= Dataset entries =
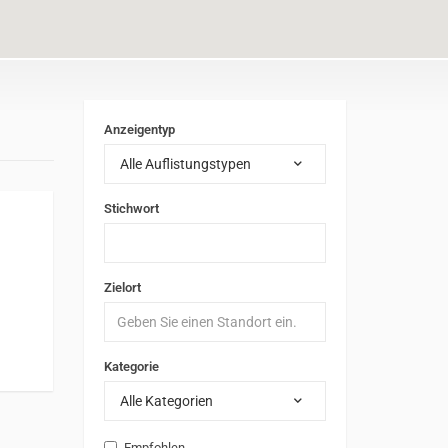
Anzeigentyp
Alle Auflistungstypen
Stichwort
Zielort
Kategorie
Alle Kategorien
Empfohlen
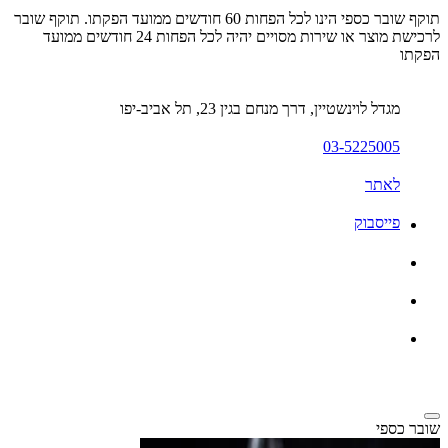
תוקף שובר כספי הינו לכל הפחות 60 חודשים ממועד הפקתו. תוקף שובר
לרכישת מוצר או שירות מסויים יהיה לכל הפחות 24 חודשים ממועד
הפקתו
מגדל לוינשטיין, דרך מנחם בגין 23, תל אביב-יפו
03-5225005
לאתר
פייסבוק
שובר כספי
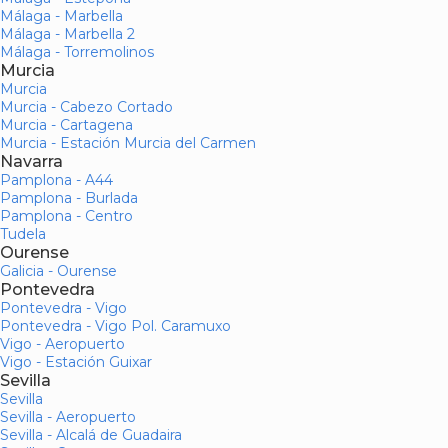
Málaga - Marbella
Málaga - Marbella 2
Málaga - Torremolinos
Murcia
Murcia
Murcia - Cabezo Cortado
Murcia - Cartagena
Murcia - Estación Murcia del Carmen
Navarra
Pamplona - A44
Pamplona - Burlada
Pamplona - Centro
Tudela
Ourense
Galicia - Ourense
Pontevedra
Pontevedra - Vigo
Pontevedra - Vigo Pol. Caramuxo
Vigo - Aeropuerto
Vigo - Estación Guixar
Sevilla
Sevilla
Sevilla - Aeropuerto
Sevilla - Alcalá de Guadaira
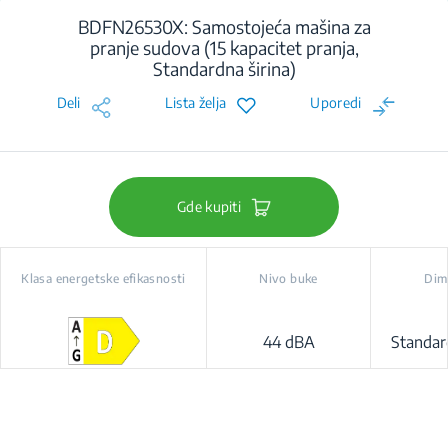
BDFN26530X: Samostojeća mašina za
pranje sudova (15 kapacitet pranja,
Standardna širina)
Deli
Lista želja
Uporedi
Gde kupiti
Klasa energetske efikasnosti
Nivo buke
Dim
44 dBA
Standar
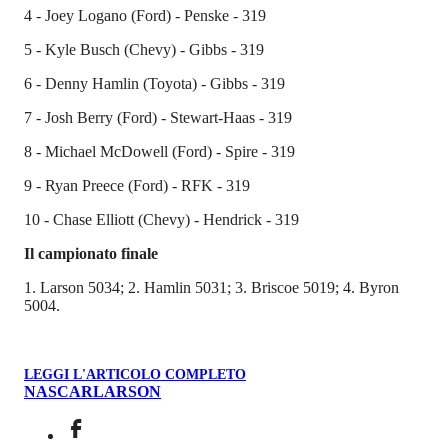
4 - Joey Logano (Ford) - Penske - 319
5 - Kyle Busch (Chevy) - Gibbs - 319
6 - Denny Hamlin (Toyota) - Gibbs - 319
7 - Josh Berry (Ford) - Stewart-Haas - 319
8 - Michael McDowell (Ford) - Spire - 319
9 - Ryan Preece (Ford) - RFK - 319
10 - Chase Elliott (Chevy) - Hendrick - 319
Il campionato finale
1. Larson 5034; 2. Hamlin 5031; 3. Briscoe 5019; 4. Byron
5004.
LEGGI L'ARTICOLO COMPLETO
NASCAR
LARSON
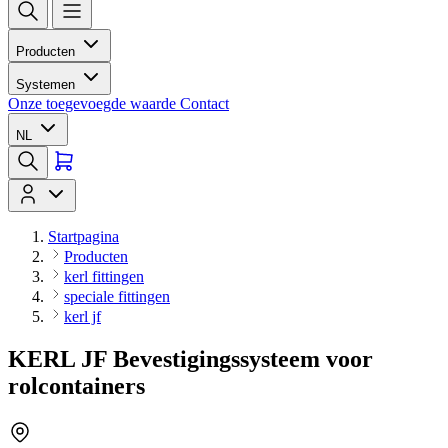
Producten
Systemen
Onze toegevoegde waarde
Contact
NL
Startpagina
Producten
kerl fittingen
speciale fittingen
kerl jf
KERL JF Bevestigingssysteem voor
rolcontainers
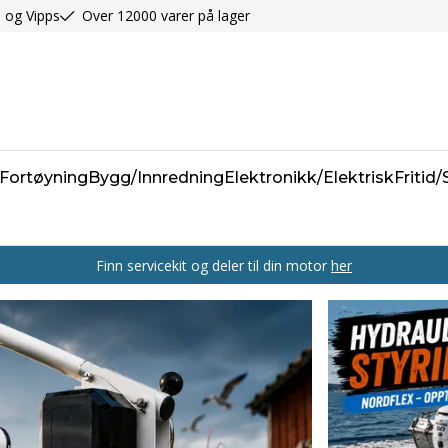
 og Vipps
Over 12000 varer på lager
Fortøyning
Bygg/Innredning
Elektronikk/Elektrisk
Fritid
Finn servicekit og deler til din motor
her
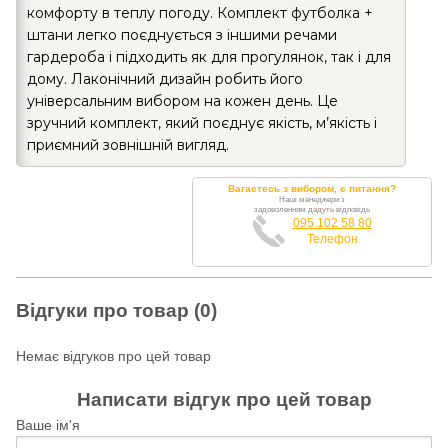
комфорту в теплу погоду. Комплект футболка +
штани легко поєднується з іншими речами
гардероба і підходить як для прогулянок, так і для
дому. Лаконічний дизайн робить його
універсальним вибором на кожен день. Це
зручний комплект, який поєднує якість, м’якість і
приємний зовнішній вигляд.
Вагаєтесь з вибором, є питання?
Наші менеджери з
задоволенням дадуть відповідь
095 102 58 80
Телефон
Відгуки про товар (0)
Немає відгуков про цей товар
Написати відгук про цей товар
Ваше ім'я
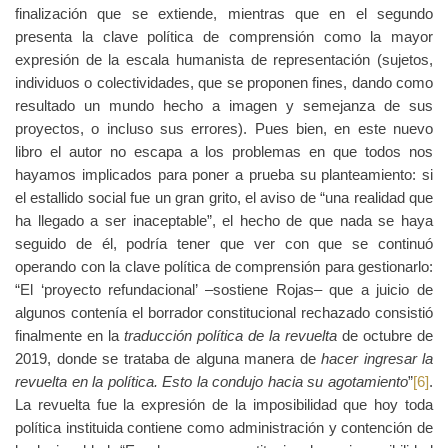
finalización que se extiende, mientras que en el segundo
presenta la clave política de comprensión como la mayor
expresión de la escala humanista de representación (sujetos,
individuos o colectividades, que se proponen fines, dando como
resultado un mundo hecho a imagen y semejanza de sus
proyectos, o incluso sus errores). Pues bien, en este nuevo
libro el autor no escapa a los problemas en que todos nos
hayamos implicados para poner a prueba su planteamiento: si
el estallido social fue un gran grito, el aviso de “una realidad que
ha llegado a ser inaceptable”, el hecho de que nada se haya
seguido de él, podría tener que ver con que se continuó
operando con la clave política de comprensión para gestionarlo:
“El ‘proyecto refundacional’ ‒sostiene Rojas‒ que a juicio de
algunos contenía el borrador constitucional rechazado consistió
finalmente en la
traducción política de la revuelta
de octubre de
2019, donde se trataba de alguna manera de
hacer ingresar la
revuelta en la política. Esto la condujo hacia su agotamiento
”
[6]
.
La revuelta fue la expresión de la imposibilidad que hoy toda
política instituida contiene como administración y contención de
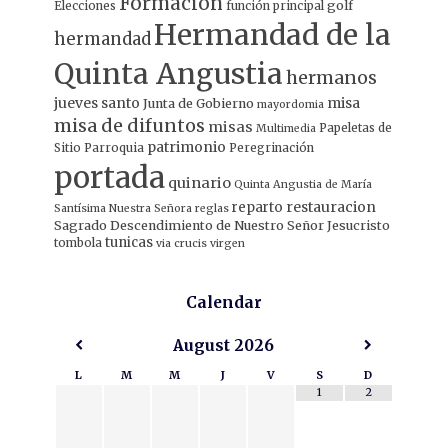
Formación
Elecciones
función principal
golf
Hermandad de la
hermandad
Quinta Angustia
hermanos
jueves santo
misa
Junta de Gobierno
mayordomia
misa de difuntos
misas
Papeletas de
Multimedia
patrimonio
Sitio
Parroquia
Peregrinación
portada
quinario
Quinta Angustia de María
restauracion
reparto
Santísima Nuestra Señora
reglas
Sagrado Descendimiento de Nuestro Señor Jesucristo
tunicas
tombola
via crucis
virgen
Calendar
August
2026
L
M
M
J
V
S
D
1
2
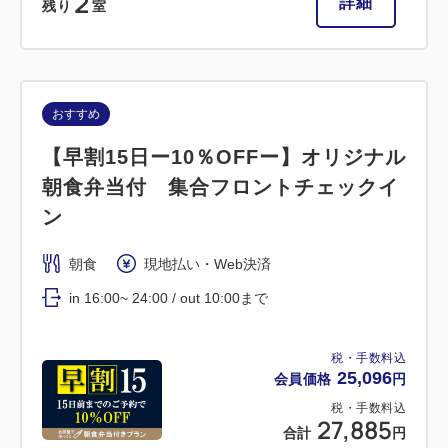
2
詳細
残り
室
おすすめ
【早割15日ー10％OFFー】オリジナル
朝食弁当付 集合フロントチェックイ
ン
朝食
現地払い・Web決済
in 16:00~ 24:00 / out 10:00まで
税・手数料込
25,096
会員価格
円
税・手数料込
27,885
合計
円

= ACTIVITY =
Pick out each line of the listing above that contains the string "fittingen", and copy those lines.

= THE ANSWER =
kerl fittingen
speciale fittingen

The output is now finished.